# Material for the task
[Start of section]
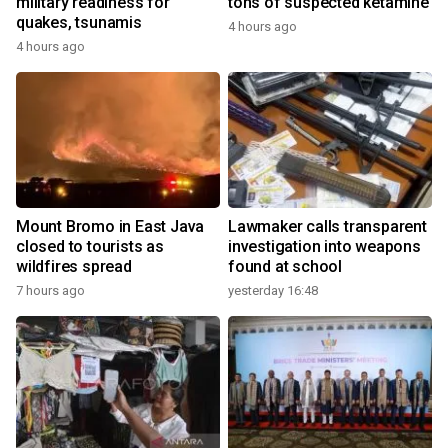
military readiness for
tons of suspected ketamine
quakes, tsunamis
4 hours ago
4 hours ago
Mount Bromo in East Java
Lawmaker calls transparent
closed to tourists as
investigation into weapons
wildfires spread
found at school
7 hours ago
yesterday 16:48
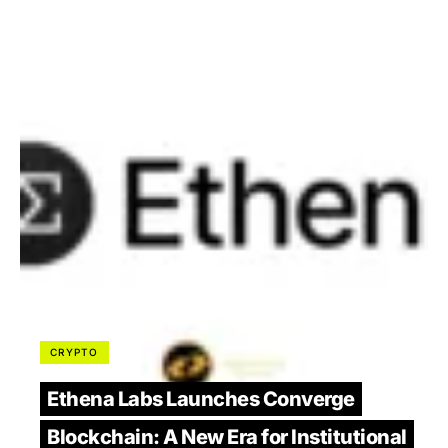
CRYPTO
Ethena Labs Launches Converge
Blockchain: A New Era for Institutional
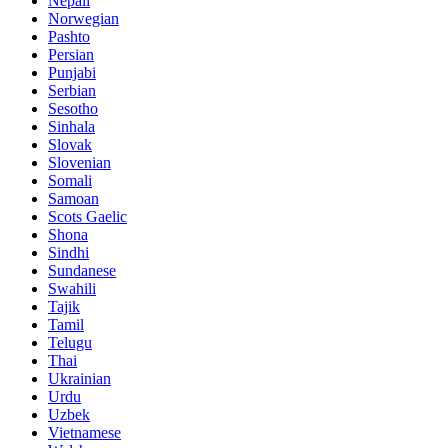
Nepali
Norwegian
Pashto
Persian
Punjabi
Serbian
Sesotho
Sinhala
Slovak
Slovenian
Somali
Samoan
Scots Gaelic
Shona
Sindhi
Sundanese
Swahili
Tajik
Tamil
Telugu
Thai
Ukrainian
Urdu
Uzbek
Vietnamese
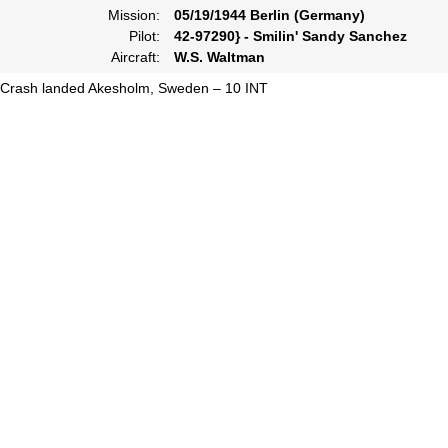
Mission:
05/19/1944 Berlin (Germany)
Pilot:
42-97290} - Smilin' Sandy Sanchez
Aircraft:
W.S. Waltman
Crash landed Akesholm, Sweden – 10 INT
[End of section]
Print all records verbatim, excluding pictures.

# Task solution
military readiness for
tons of suspected ketamine
quakes, tsunamis
4 hours ago
4 hours ago
Mount Bromo in East Java
Lawmaker calls transparent
closed to tourists as
investigation into weapons
wildfires spread
found at school
7 hours ago
yesterday 16:48
CRYPTO
Ethena Labs Launches Converge
Blockchain: A New Era for Institutional
Nepali
Norwegian
Pashto
Persian
Punjabi
Serbian
Sesotho
Sinhala
Slovak
Slovenian
Somali
Samoan
Scots Gaelic
Shona
Sindhi
Sundanese
Swahili
Tajik
Tamil
Telugu
Thai
Ukrainian
Urdu
Uzbek
Vietnamese
Mission:
05/19/1944 Berlin (Germany)
Pilot:
42-97290} - Smilin' Sandy Sanchez
Aircraft:
W.S. Waltman
Crash landed Akesholm, Sweden – 10 INT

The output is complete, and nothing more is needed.